[Start of section]

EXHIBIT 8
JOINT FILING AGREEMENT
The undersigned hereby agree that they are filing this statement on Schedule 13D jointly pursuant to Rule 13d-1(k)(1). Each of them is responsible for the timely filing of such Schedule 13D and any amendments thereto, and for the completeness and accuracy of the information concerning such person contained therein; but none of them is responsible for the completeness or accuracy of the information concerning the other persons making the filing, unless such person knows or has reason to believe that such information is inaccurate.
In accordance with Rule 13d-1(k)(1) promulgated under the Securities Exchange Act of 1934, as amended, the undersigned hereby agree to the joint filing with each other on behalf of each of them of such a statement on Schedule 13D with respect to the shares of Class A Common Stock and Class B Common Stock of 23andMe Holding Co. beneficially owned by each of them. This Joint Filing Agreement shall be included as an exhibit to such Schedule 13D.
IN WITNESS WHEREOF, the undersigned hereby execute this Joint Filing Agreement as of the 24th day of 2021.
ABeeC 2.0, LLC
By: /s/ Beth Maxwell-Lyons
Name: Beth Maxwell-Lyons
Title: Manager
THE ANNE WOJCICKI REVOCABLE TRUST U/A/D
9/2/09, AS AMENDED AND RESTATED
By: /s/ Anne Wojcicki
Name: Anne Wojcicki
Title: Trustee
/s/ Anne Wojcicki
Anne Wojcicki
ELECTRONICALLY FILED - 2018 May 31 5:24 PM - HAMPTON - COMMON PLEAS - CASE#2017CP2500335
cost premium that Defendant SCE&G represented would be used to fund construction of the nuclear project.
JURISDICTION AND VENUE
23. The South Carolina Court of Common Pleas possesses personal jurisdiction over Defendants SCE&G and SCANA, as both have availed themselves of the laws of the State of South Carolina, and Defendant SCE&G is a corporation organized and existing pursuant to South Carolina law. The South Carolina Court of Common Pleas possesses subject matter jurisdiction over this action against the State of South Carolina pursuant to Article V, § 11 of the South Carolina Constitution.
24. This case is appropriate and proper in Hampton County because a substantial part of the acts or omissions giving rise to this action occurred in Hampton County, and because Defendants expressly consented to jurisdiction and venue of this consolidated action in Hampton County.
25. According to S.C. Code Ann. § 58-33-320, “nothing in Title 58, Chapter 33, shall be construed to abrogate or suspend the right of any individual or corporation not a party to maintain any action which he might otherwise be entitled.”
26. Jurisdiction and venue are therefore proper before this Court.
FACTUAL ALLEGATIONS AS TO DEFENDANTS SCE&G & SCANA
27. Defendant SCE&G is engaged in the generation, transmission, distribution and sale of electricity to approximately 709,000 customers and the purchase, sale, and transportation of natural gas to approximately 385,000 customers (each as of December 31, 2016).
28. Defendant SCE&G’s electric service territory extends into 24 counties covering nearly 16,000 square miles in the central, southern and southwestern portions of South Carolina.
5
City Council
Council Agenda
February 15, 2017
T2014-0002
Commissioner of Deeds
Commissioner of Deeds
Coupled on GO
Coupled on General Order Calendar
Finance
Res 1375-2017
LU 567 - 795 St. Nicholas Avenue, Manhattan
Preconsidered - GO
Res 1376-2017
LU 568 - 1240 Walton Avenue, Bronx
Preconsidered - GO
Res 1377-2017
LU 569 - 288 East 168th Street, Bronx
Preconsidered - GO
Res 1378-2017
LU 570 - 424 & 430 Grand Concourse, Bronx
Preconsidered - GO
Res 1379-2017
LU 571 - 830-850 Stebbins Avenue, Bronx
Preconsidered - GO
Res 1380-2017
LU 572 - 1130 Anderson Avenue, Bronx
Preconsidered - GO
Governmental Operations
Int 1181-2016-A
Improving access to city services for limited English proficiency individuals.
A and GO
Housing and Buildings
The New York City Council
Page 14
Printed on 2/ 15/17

[End of section]

AIM OF THE TASK:
An exact copy of the lines above, from the one containing "THE ANNE WOJCICKI REVOCABLE TRUST U/A/D" down to the one containing "23. The South" and including both, is the whole answer; retype it and nothing else.

RESULT FOR THIS EXERCISE:
THE ANNE WOJCICKI REVOCABLE TRUST U/A/D
9/2/09, AS AMENDED AND RESTATED
By: /s/ Anne Wojcicki
Name: Anne Wojcicki
Title: Trustee
/s/ Anne Wojcicki
Anne Wojcicki
ELECTRONICALLY FILED - 2018 May 31 5:24 PM - HAMPTON - COMMON PLEAS - CASE#2017CP2500335
cost premium that Defendant SCE&G represented would be used to fund construction of the nuclear project.
JURISDICTION AND VENUE
23. The South Carolina Court of Common Pleas possesses personal jurisdiction over Defendants SCE&G and SCANA, as both have availed themselves of the laws of the State of South Carolina, and Defendant SCE&G is a corporation organized and existing pursuant to South Carolina law. The South Carolina Court of Common Pleas possesses subject matter jurisdiction over this action against the State of South Carolina pursuant to Article V, § 11 of the South Carolina Constitution.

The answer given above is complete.